As renewable energy prices have plummeted, there’s been an accompanying drop in demand for fossil fuel energy. The market shifts have taken a toll on the world’s largest maker of gas turbines, General Electric, which today (Dec. 7) announced plans to cut 12,000 jobs.
Those cuts will mostly come from GE’s power division, which makes energy-generation technologies. The reduction will account for 18% of the division’s workforce and affect both professional and production employees, the company said in a statement. The majority of job losses will occur outside the US, Bloomberg reports.
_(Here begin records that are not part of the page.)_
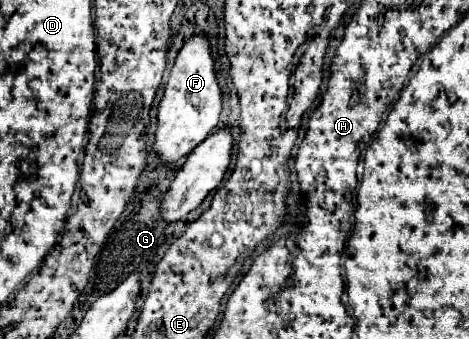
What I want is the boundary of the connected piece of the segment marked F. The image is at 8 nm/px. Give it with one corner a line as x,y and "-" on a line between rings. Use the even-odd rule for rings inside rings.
194,33
180,49
170,79
164,89
164,97
158,105
158,129
154,151
164,163
174,163
176,159
192,153
192,149
202,143
212,129
218,125
222,111
222,87
216,79
216,61
212,57
210,41
206,33

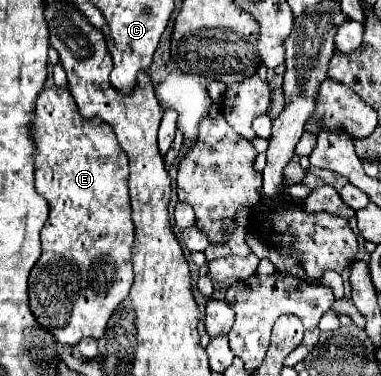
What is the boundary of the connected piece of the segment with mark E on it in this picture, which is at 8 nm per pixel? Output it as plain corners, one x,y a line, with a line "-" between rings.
46,86
40,96
36,98
36,108
34,108
34,118
30,122
30,134
34,138
36,150
34,150
34,166
36,166
36,190
38,194
42,194
48,204
50,204
50,216
40,232
42,238
42,256
36,262
36,266
30,272
30,308
34,312
34,316
38,318
38,324
42,324
44,328
48,328
58,342
68,344
68,346
76,346
82,338
86,336
94,336
94,338
102,338
104,330
106,330
106,322
110,320
112,312
120,306
120,302
126,298
126,294
130,292
132,286
132,244
134,244
134,224
130,218
130,202
128,202
128,158
124,154
124,150
120,150
118,140
114,138
114,132
110,130
108,124
104,124
100,118
82,118
82,114
76,108
76,102
70,94
68,88
62,86

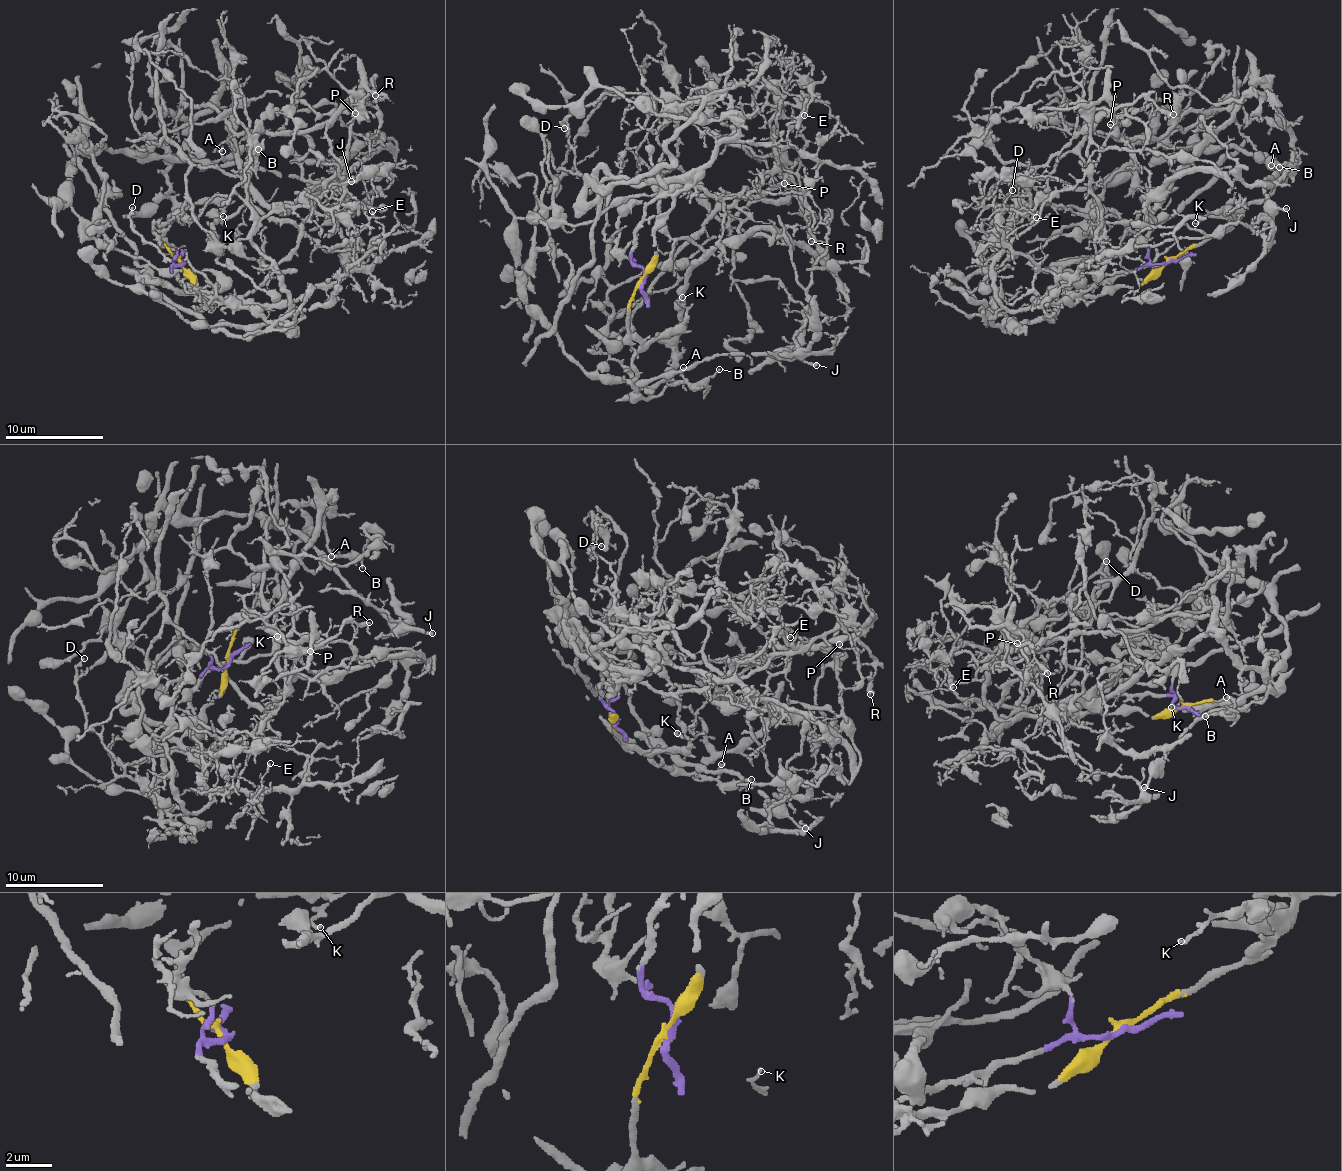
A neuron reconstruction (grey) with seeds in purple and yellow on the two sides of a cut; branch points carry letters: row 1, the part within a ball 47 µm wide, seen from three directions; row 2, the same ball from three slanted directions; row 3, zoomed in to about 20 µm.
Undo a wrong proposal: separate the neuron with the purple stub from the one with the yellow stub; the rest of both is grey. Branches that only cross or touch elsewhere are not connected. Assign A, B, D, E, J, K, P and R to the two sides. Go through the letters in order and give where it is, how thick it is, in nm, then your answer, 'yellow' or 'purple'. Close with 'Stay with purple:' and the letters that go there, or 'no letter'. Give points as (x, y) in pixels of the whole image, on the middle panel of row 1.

In a statement, Russell Stokes, the division’s president and CEO, said disruptions to the power market were “driving significantly lower volumes in products and services.” Demand for GE’s power-generation equipment has stalled in part because of renewable energy growth, says Robert McCarthy, an analyst at Stifel Financial.
The move is part of a larger restructuring effort under GE’s new chief executive John Flannery, who has faced immense pressure to regain the company’s footing since taking the helm in June of this year. GE’s stock price plunged 44% this year, the worst performer on the Dow, according to Bloomberg. The company aims to cut $3.5 billion of expenses across its divisions by the end of 2018, including a $1 billion cut from the power division.
GE wasn’t the only major player caught unprepared for a market adapting to the realities of climate change. Last month, GE’s German-based competitor Siemens announced it would cut 2% of its global workforce, amounting to 6,900 jobs, in response to governments and companies shifting from fossil-fuel power plants to renewables. Both Siemens and GE expected demand for natural gas to make up for falling interest in coal, but that hasn’t happened fast enough, reports the Wall Street Journal.